My students find it hard to believe that some biologists - called phycologists - spend their professional lives studying the seaweeds. When I was an undergraduate, I actually hobnobbed with a professor who had discovered a completely new species. He named it after his wife, calling it Patricia elegans. A decided improvement over "fucus."
I sit down on a large rock and pull on my waders. I am surrounded by seaweeds. Up beach are the rockweeds, high but not quite dry. At my feet are leathery sheets of devil's apron, brown and perforated. In the tidepool not five feet from where I am sitting are tufts of green tubeweed and the pinkish, delicately-branched corallina.
Before I embarked upon this collecting trip, I dramatized the effort for my students, portraying it as something of a safari. In fact, on some of my trips I have gone to heroic lengths to retrieve that perfect specimen.
I once slipped into a cleft in a sheer granite face right at the water's edge. I wanted to retrieve a delicately pleated specimen of the red seaweed called laver (Porphyra umbilicalis). My young son stood slack-jawed as I strained after the alga, managing to seize it in my fingertips and scramble from the cleft just as a massive wave exploded at my heels.
Earlier in the course I had primed my students for their first informed contact with seaweeds by telling them some amazing facts about the plants. For example, a single blade of giant kelp can grow to 200 feet. Sargassum weed, one of the few unattached seaweeds, is the trysting place for the American eel. And if they look at the list of ingredients on a carton of good-quality ice cream, they'll see carrageenan, a seaweed extract that lends smoothness to the product.
Like anything else in nature, seaweeds are at their best in their native habitat. At low tide, one is able to look down and see them splayed out like angelhair or shifting about like mopheads. In the gentlest current they sway at ease, as if showing off the latest fashions.
When I remove them from the water they collapse into slippery, amorphous clumps. But when I drop them into my bucket of seawater, they blossom again, still beautifully alive, but more sedate in the absence of currents.
THE grandmother of a friend of mine was a marine biologist in an age when it could provide a livelihood for few men, let alone women. When she passed away, she left her granddaughter a unique and lovely gift from the sea: a set of individually framed seaweeds that she had ever-so-carefully lifted from the water on sheets of paper so as to preserve some semblance of their glory for posterity. Each specimen was lovingly hand-lettered in the clear and flowing script of a bygone age.
My students don't realize how much they know about the seaweeds already. Before I left for the coast, I went over them in depth. The fact that seaweeds have no roots because they get their nutrients from the seawater that surrounds them. Some seaweeds are edible: dulse and kelp, for example. Other seaweeds live out their lives attached only to other seaweeds. The dense mats and forests of seaweeds provide both food and a refuge for a tremendous array of animals, juvenile and adult.
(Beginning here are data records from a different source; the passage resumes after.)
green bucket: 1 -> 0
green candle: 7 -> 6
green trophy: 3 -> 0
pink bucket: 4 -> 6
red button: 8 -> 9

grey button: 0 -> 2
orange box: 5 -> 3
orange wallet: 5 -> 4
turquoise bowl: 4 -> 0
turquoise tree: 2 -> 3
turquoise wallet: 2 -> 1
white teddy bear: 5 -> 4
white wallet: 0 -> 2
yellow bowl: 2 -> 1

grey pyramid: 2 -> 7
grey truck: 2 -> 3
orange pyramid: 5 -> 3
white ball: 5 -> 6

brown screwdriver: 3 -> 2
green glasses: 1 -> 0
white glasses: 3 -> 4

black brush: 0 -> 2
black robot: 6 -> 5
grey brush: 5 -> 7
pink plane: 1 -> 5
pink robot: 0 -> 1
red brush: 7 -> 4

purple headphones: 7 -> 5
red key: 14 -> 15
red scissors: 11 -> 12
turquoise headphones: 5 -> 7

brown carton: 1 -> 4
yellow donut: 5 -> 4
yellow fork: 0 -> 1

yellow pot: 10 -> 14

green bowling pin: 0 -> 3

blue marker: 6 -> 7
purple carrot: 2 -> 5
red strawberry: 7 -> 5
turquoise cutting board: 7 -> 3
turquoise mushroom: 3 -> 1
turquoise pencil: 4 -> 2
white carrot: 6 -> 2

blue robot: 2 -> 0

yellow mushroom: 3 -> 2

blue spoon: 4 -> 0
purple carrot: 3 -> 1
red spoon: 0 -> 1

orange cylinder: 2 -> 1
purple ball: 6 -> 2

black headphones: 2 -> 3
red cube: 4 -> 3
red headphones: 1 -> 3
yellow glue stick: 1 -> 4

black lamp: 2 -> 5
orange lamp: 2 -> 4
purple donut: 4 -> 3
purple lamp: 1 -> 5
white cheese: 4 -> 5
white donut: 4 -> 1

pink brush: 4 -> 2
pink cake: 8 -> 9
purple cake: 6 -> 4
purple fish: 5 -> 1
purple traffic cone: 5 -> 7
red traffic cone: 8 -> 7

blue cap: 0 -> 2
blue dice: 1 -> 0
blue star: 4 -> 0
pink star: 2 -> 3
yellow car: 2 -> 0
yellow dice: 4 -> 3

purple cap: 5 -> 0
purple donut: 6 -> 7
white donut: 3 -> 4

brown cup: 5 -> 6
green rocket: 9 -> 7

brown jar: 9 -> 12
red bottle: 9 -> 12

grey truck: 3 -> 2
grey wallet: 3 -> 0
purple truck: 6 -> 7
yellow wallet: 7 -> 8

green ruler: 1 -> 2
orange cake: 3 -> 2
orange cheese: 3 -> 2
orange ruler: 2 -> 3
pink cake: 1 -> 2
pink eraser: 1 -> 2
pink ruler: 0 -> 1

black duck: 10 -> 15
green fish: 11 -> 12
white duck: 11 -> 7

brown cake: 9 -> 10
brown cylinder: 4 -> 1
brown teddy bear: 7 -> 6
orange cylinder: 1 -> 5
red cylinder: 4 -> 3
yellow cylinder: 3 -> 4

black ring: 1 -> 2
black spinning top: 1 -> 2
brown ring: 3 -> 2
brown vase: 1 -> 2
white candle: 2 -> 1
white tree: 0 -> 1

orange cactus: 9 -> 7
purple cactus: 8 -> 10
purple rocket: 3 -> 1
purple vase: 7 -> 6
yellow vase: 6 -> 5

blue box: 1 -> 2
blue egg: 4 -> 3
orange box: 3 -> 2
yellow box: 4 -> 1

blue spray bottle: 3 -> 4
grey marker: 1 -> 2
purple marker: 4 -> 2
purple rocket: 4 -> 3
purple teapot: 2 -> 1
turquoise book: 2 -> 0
The incoming tide augurs the end of my collecting. In my bucket I have 15 different species. Not bad. I pack up and begin the drive back to school. When I arrive, I will fill 15 fingerbowls with cold, clear seawater and reverentially transfer a seaweed into each one.
When my students enter the laboratory they will set to work, touching, examining, sketching. I feel as if I have prepared a feast for them, and I will stand on the threshold, wringing my hands in deep satisfaction as something that was ill-thought-of, or even un-thought-of, slowly becomes extraordinary for them.
For a teacher, it doesn't get much better than this.